Propagation News – 12 August 2018

| August 10, 2018

The Sun remained spotless this week as the solar flux index stuck resolutely around the 70 mark. The tiny sunspot that made an appearance on the first of August didn’t come to much and had vanished by the third.

This underlines that we must be getting closer to sunspot minimum, although don’t expect to see any massive upturn until 2019.

Geomagnetic conditions were mostly settled last week, although the effects of a coronal hole did send the K-index to three on Tuesday, the 7th.

Another equatorial-located coronal hole was rotating into position as this report was being written, so prepare for potentially unsettled conditions this weekend, the 11th and 12th.

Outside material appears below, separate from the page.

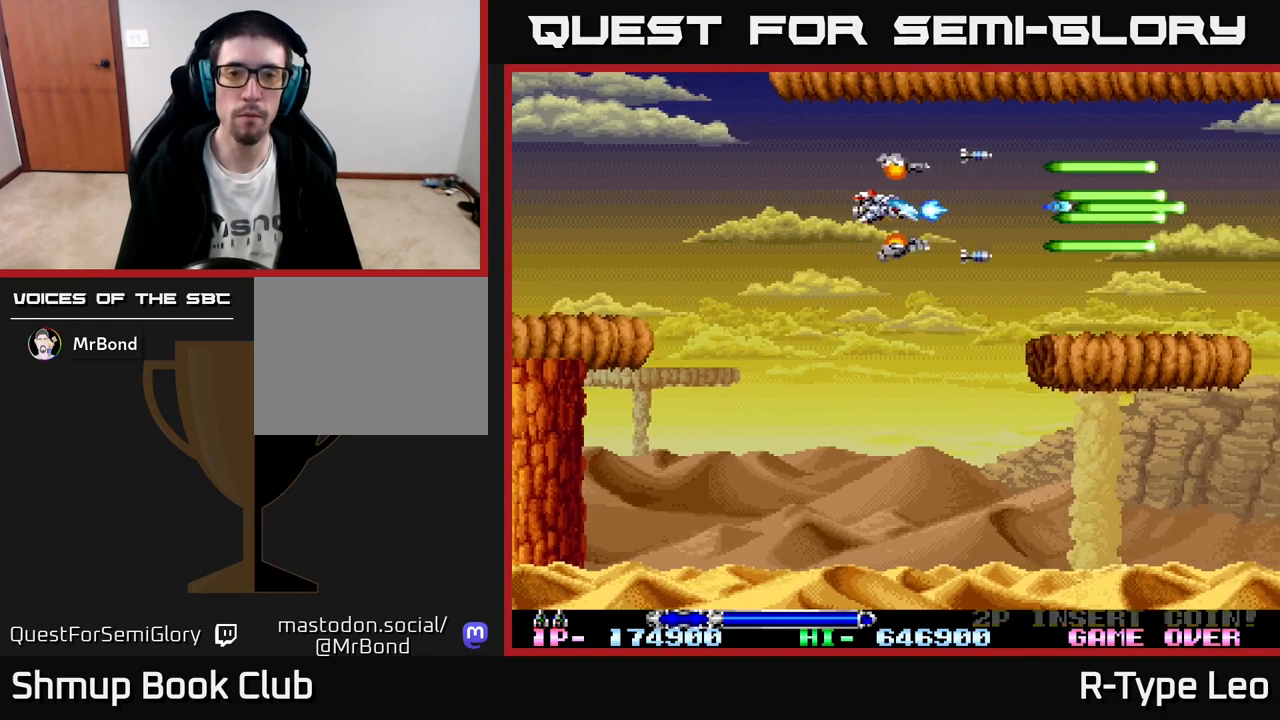
{"buttons": ["R2", "DPAD_DOWN"], "left_stick": "center", "events": [[67, "DPAD_DOWN", "down"], [100, "DPAD_LEFT", "up"]]}
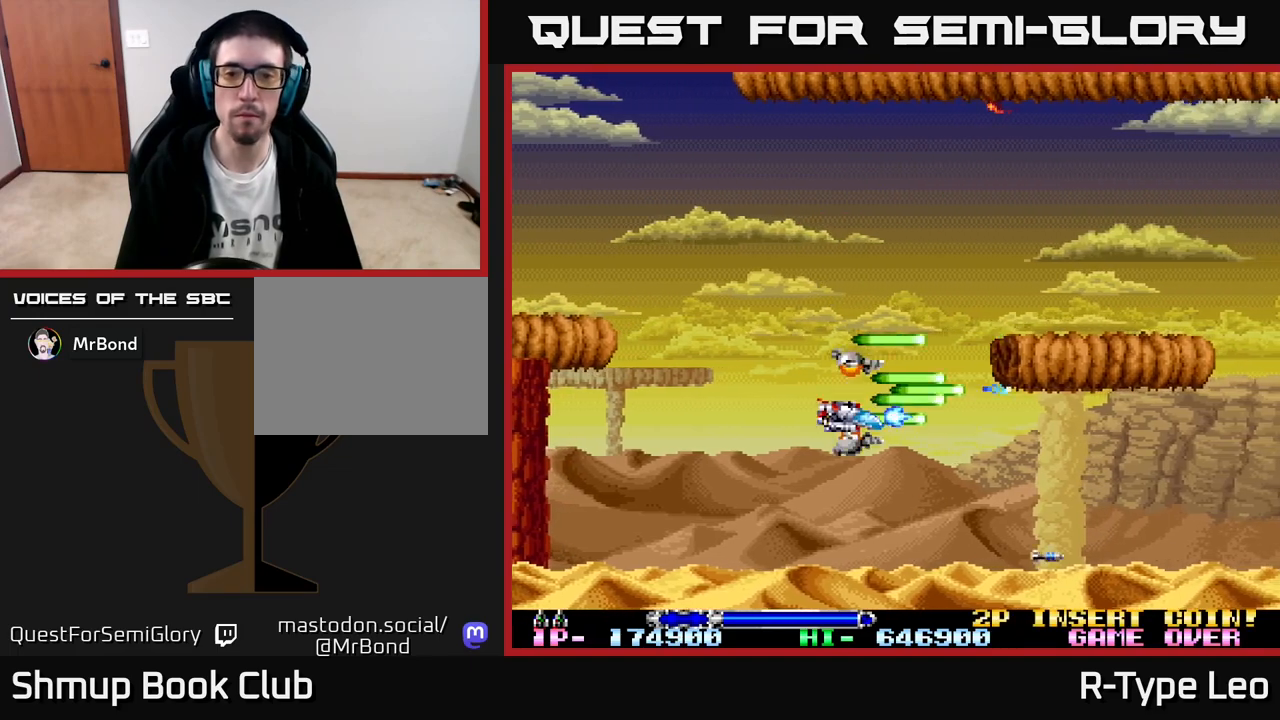
{"buttons": ["R2"], "left_stick": "center", "events": [[100, "DPAD_DOWN", "up"]]}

Looking further ahead NOAA predicts unsettled geomagnetic conditions around the 17th and again on the 20th and 21st due to coronal hole activity. The solar flux will remain around the 70 mark.

HF wise, conditions have been a little lacklustre with large parts of the bands devoid of signals, apart from the FT8 watering holes.

The 40, 30 and 20m bands still provide the most activity during daylight hours, with occasional openings on 17m metres. 80m and 40m are the “go to” bands after sunset, which of course is now getting earlier each day.

However, the ionosonde data at propquest.co.uk show there have been some consistent post-sunset HF openings up to 18MHz occurring around 2100UTC, so don’t write-off HF after dark.

And finally, don’t forget it is International Lighthouse and Lightship Weekend on 18 and 19 August.

VHF and up

Last Sunday EI3KD worked D4Z on the Cape Verde Islands off the coast of Africa on 144 MHz, at 4163km. This CW contact sets a new Region One tropo record.

After all the tropo excitement, meteor scatter gets only secondary billing in the VHF news this week. The Perseids meteor shower’s broad peak hits maximum this Sunday so the VHF meteor scatter frequencies should be buzzing with meteor pings. Check out the ON4KST.info 50/70 and 144 MHz chats to see where the activity is and look upwards for shooting stars if you have dark skies.

The next week looks likely to change our world of constant tropo into a more unsettled weather type with low pressure systems and fronts moving towards the country. This will mean that rain scatter will come to the fore on the GHz bands. There could still be a little tropo around, especially over sea paths in the south, but not very reliable ones.

Looking at sporadic E propagation, last week we continued to get evening digimode openings to the US. We will have a return to the unsettled weather, which implies the return of a jet stream pattern, mainly across northern Europe.

This will favour paths across to Scandinavia, whereas to the south we may have to rely upon either weaker jet streams or upper ridge patterns to come to our rescue.

August is still part of the sporadic E season, but it is not as widespread as earlier and perhaps harder to work.

Moon declination is high but goes negative on Wednesday so there are still plenty of EME opportunities available, with increasing losses.